Pour le particulier qui revend occasionnellement quelques flacons, ces obligations ne s’appliquent pas. Mais dès qu’on franchit le cap d’une activité commerciale, une vraie solution s’impose.

Quand et comment choisir “un vrai” logiciel de cave à vin avec facturation ?

Au vu de l’offre, comment trancher ? Quelques axes pour dégrossir :

  • Pour un caviste indépendant : l’interface “point de vente” claire, la gestion des remises et des comptes clients, le suivi des ventes par vendeur sont capitaux. Vinipad ou Caveasy Pro font référence.
  • Pour un producteur : privilégier les outils capables de gérer la production, le stock en évolution (millésimes, cuves), et l’exportation réglementée. Bacchus, Elyx, Vin e-Logik, ou un ERP type Cegid sont à privilégier.
  • Pour un particulier “trader” : une “mini-facturation” suffit. VinoBusiness répondra au besoin, mais attention, aucune solution non professionnelle ne délivre de factures 100% légales d’un point de vue fiscal.
  • Coût attendu : générallement, prévoyez entre 25 €/mois (entrée de gamme, une cave, une caisse) et 150 €/mois pour une solution complète avec multi-utilisateurs, connecteurs, reporting et support.

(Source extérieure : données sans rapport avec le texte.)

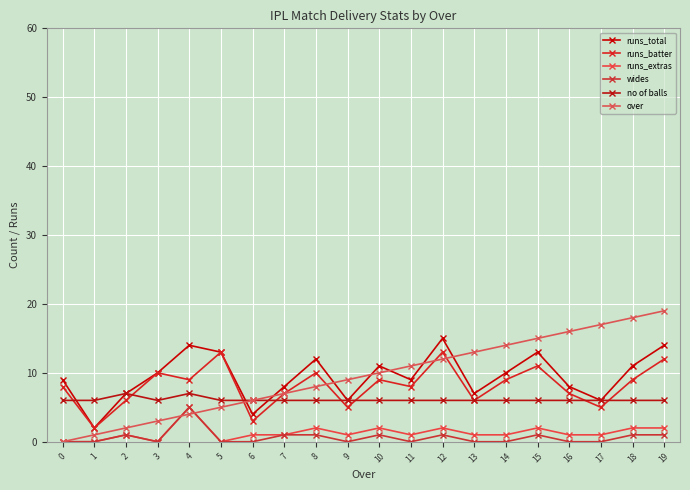

At how many categories does at least one series exceed 16?

3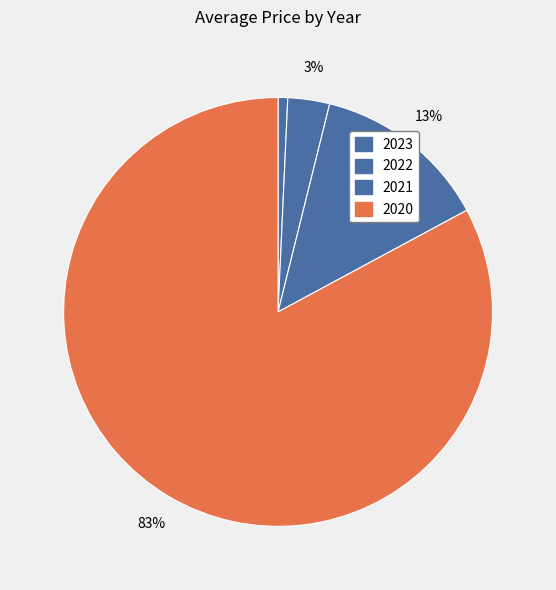

Count the number of slices in the pie.

4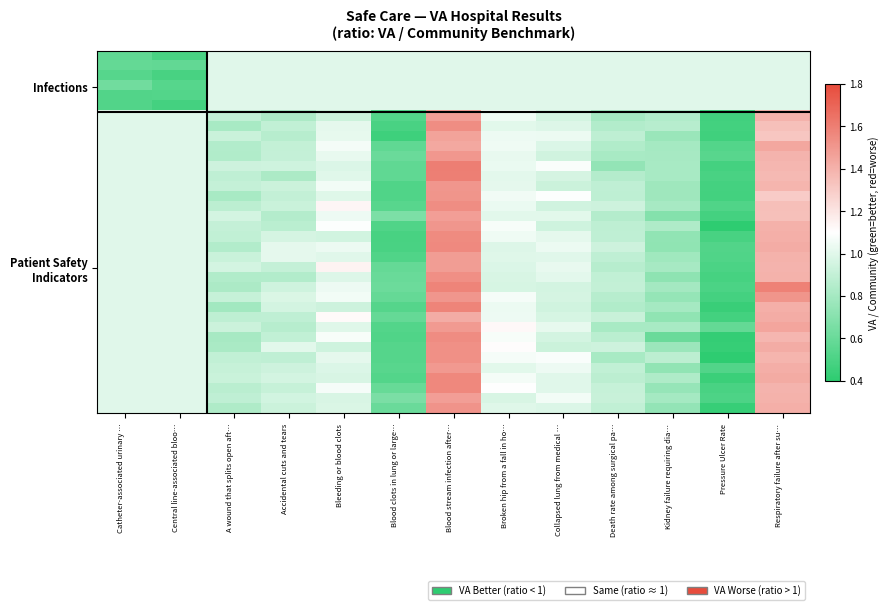

What is the greatest value displayed?

1.6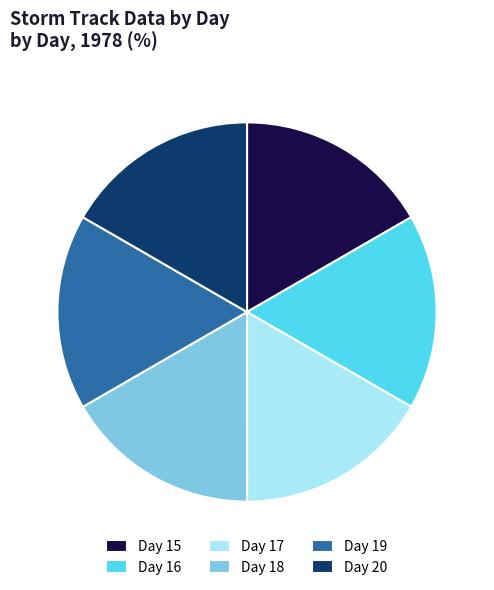

Does any single category account for the majority?

No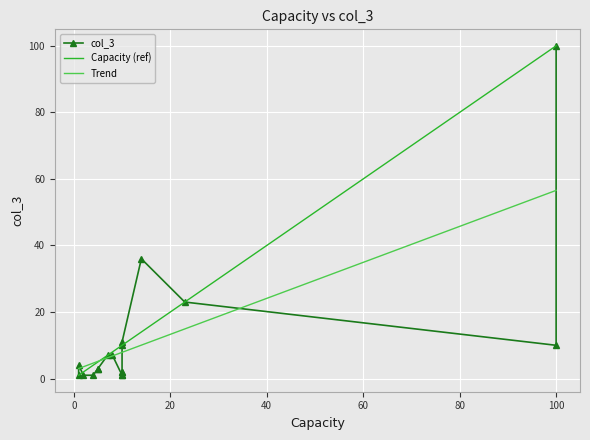

What is the highest value of the Capacity (ref) series?

100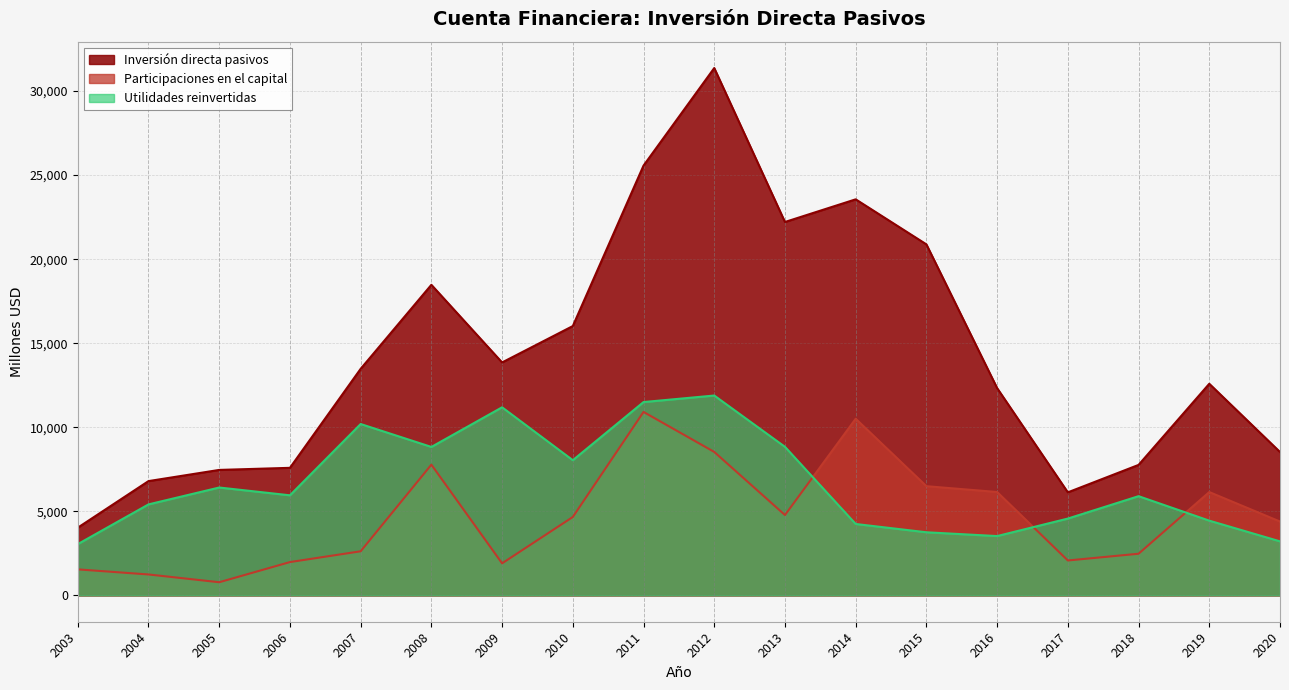

Which category has the highest value in the Utilidades reinvertidas series?

2012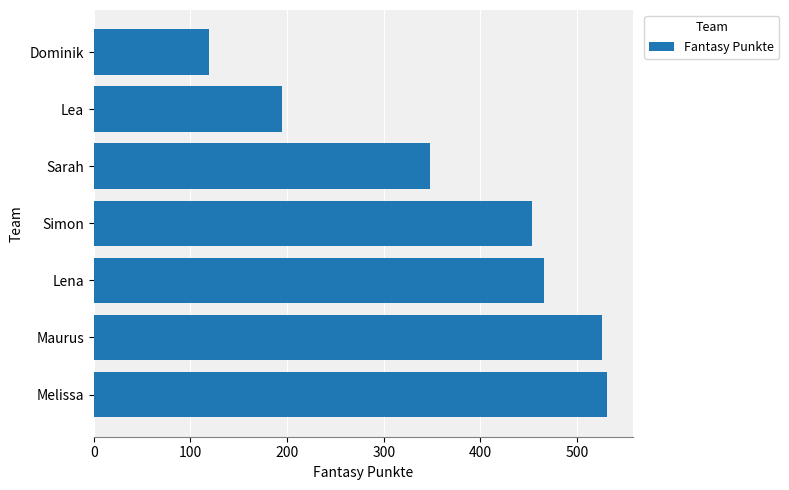

What is the difference between the maximum and minimum values?

412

Panorama : les tendances du marché et pistes d’évolution

  • L’intégration est le mot d’ordre : Les solutions de demain tendent à relier cave, site marchand, caisse et gestion fiscale sur une seule interface, limitant les désagréments de la “double saisie”.
  • Le mobile conquiert la cave : De plus en plus de modules sont utilisables sur tablette ou smartphone, permettant au caviste d’effectuer ses ventes depuis la salle ou le chai, d’inventorier à la volée.
  • L’IA commence à poindre : certains outils (ex : Bacchus dans sa version 2023) proposent une analyse prédictive des stocks et des ventes, ou la suggestion tarifaire selon les données du marché.
  • Les réglementations évoluent : avec la généralisation de la facture électronique (2026 pour la France selon economie.gouv.fr), il est capital d’anticiper la migration vers des logiciels compatibles. Une nouvelle contrainte… ou une opportunité pour simplifier la gestion.

On l’aura compris, même si la gestion de cave à vin reste une affaire de passion, dès que les volumes ou la dimension commerciale s’invitent dans l’équation, le choix d’un logiciel “cave + facturation” devient stratégique. L’offre s’affine, les solutions se spécialisent, tandis que les attentes des professionnels – mais aussi d’amateurs très aguerris – montent d’un cran. De quoi envisager la gestion de cave comme un exercice aussi pointu que la dégustation d’un grand cru.